Speaking of a lack of apps, you just have to bring up Research In Motion's (RIM) PlayBook. When RIM launched PlayBook, it did not even have an app for Twitter, Facebook or, god help us, "Angry Birds". Nor did it support email, contacts and calendar apps. People didn't like the fact that they couldn't pull the PlayBook out of its box and start playing with it, and it didn't sell.
Dell's Streak 7, on the other hand, ran on Android, with dual core processing, 4G compatibility, Flash support and both front and rear cameras. It seemed promising - especially at its low $200 price point. But it was a flop, too. Users complained of software glitches and a low-quality display. Clearly, the company worked too hard on making Streak affordable, and forgot about usability.
Motorola Xoom held a lot of promise as well. It was powered by Google's Honeycomb OS, and had 4G LTE connectivity. Motorola called it the "iPad killer." It proved be a very lame assassination attempt for one simple reason: The 4G LTE connectivity wasn't available in the off-the-shelf product, which meant that users had to mail their tablets back for an upgrade. That didn't exactly say "cool" or "high tech." But what really killed the so-called "iPad killer" before it even bared its teeth was the price of the thing. No one wanted to pay $800 for what was essentially an iPad alternative when the iPad itself was selling for $499. The result? Xoom did not even ship enough units in the first quarter to make 10 percent of iPad's quarterly sales of 10 million units. (Learn about some other tech company failures in 4 Top Tech Companies that Failed, Survived (and Even Thrived).)
What Consumers WantCan these early tablet failures serve as a lesson to manufacturers? We think so. Here are a few things we hope they've learned.
- Consumers Want a More Affordable Tablet
The iPad is the industry leader and if Apple can give its customers a tablet for less than $500, there's no reason why other tablets can't compete at a lower price point.
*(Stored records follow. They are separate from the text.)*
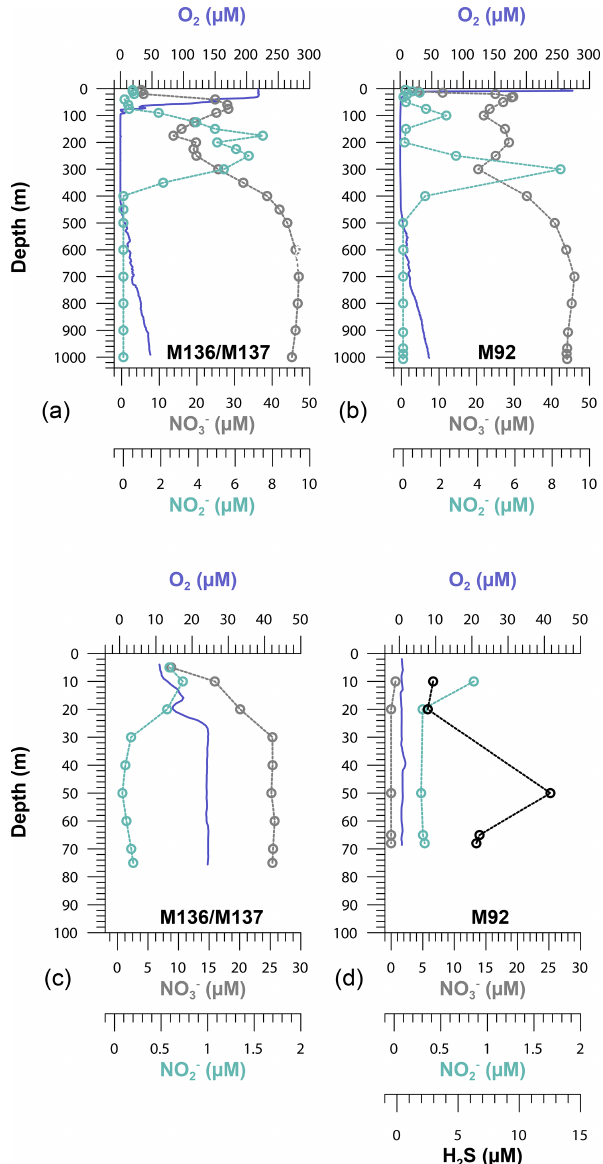
Figure 2. Oxygen (O 2 ), nitrate (NO − gen sulfide (H 2 S) concentrations on the Peruvian slope (Station 10, 1000m depth), crossing the oxygen minimum zone (a, b) , and the upper shelf (Station 1, 75m depth) (c, d) during cruises M136– M137 and M92 along the 12 ◦ S transect.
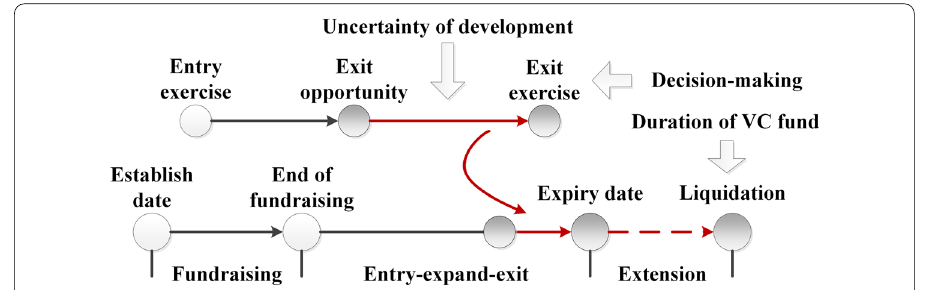
Fig. 1 The exit decision of VC and its embedding in the duration of VC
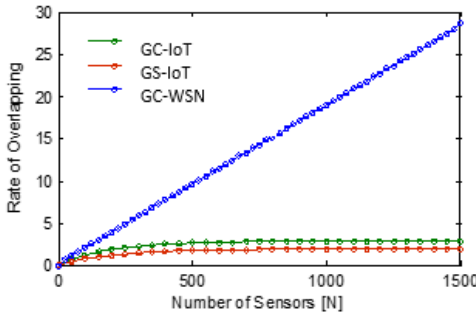
Figure 14. Overlapping rate comparison.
Case in point is Amazon’s Kindle, which sells for $199. It may not have the full functionality of the iPad, but it is a resounding success as far as price is concerned because it presents an affordable alternative - and one with good features and functionality.
- Consumers Want a Better Tablet Experience
Tablets sell because they are portable and mobile. Tablets that deliver a frustrating experience are missing the point, no matter how cheap they are. Some companies also seem to overlook how consumers will use the product. Watching movies and listening to music are key activities - that means a high-quality display and good sound quality are deal breakers.
- Consumers Want Tablets that Respect the Tablet Ecosystem
Tablets are basically useless without good apps. That means that the quality and availability of apps will dictate a tablet's success. No apps, no loyal customers.
It seems that some early tablet PC manufacturers assumed that size is everything. Consumers quickly proved them wrong. They didn't just want a small device, they wanted one that still packed a big punch in terms of functionality - and fun. As for pricing, well, it's hard not to feel sorry for companies who tried to capitalize on iPad envy. But while many consumers were willing to make some trade offs to get a cheaper tablet, most of these low-end competitors failed to capture the spirit of their higher-end competitors; they were slow, clunky and they didn't even pretend to be cool. However, as the tablet market continues to heat up, someone's bound to get it right, eventually. And with all the companies jumping on board, it may not even be Apple.